▸ **What is needed**
Arrange the lines as a numbered list, starting at the line that contains "Find regions matching" and ending at the last of the lines below. Omit blank lines and leave the pictures out.

Dataset entries:
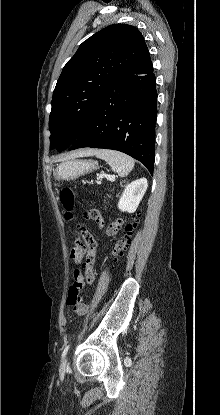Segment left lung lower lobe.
Segmentation results:
<instances>
[{
	"label": "left lung lower lobe",
	"mask_w": 220,
	"mask_h": 415,
	"mask_svg": "<svg viewBox=\"0 0 220 415\" xmlns=\"http://www.w3.org/2000/svg\"><path fill=\"white\" fill-rule=\"evenodd\" d=\"M156 118V78L150 61L142 70L113 82L69 150L121 151L142 162L153 175Z\"/></svg>",
	"instance_id": "0a47b994"
}]
</instances>
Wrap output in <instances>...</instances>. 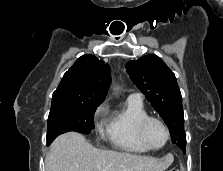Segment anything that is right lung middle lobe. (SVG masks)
<instances>
[{
    "label": "right lung middle lobe",
    "instance_id": "obj_1",
    "mask_svg": "<svg viewBox=\"0 0 223 171\" xmlns=\"http://www.w3.org/2000/svg\"><path fill=\"white\" fill-rule=\"evenodd\" d=\"M100 103L80 100L52 101L48 117L47 145L60 134L75 131L90 134Z\"/></svg>",
    "mask_w": 223,
    "mask_h": 171
}]
</instances>
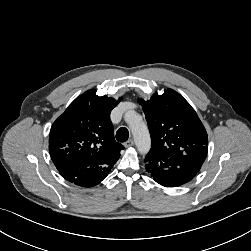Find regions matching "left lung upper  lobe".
I'll return each instance as SVG.
<instances>
[{"mask_svg":"<svg viewBox=\"0 0 251 251\" xmlns=\"http://www.w3.org/2000/svg\"><path fill=\"white\" fill-rule=\"evenodd\" d=\"M151 135L152 153L168 158L203 163L208 151L207 132L195 110L176 91L155 93L150 100H139Z\"/></svg>","mask_w":251,"mask_h":251,"instance_id":"5c2ea615","label":"left lung upper lobe"}]
</instances>
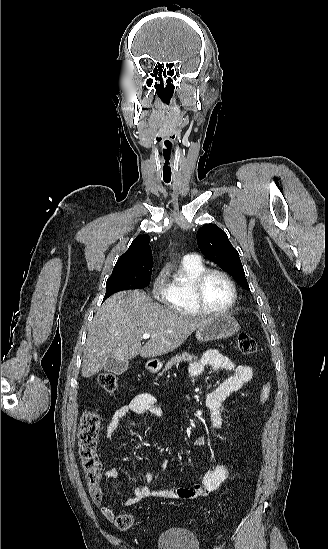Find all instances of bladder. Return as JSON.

▸ **Output of the task**
1. Find regions matching "left lung upper  lobe".
2. I'll return each instance as SVG.
3. <instances>
4. [{"mask_svg":"<svg viewBox=\"0 0 251 251\" xmlns=\"http://www.w3.org/2000/svg\"><path fill=\"white\" fill-rule=\"evenodd\" d=\"M151 135L152 153L168 158L203 163L208 151L207 132L195 110L176 91L155 93L150 100H139Z\"/></svg>","mask_w":251,"mask_h":251,"instance_id":"5c2ea615","label":"left lung upper lobe"}]
5. </instances>
6. Find all instances of bladder. Return as JSON.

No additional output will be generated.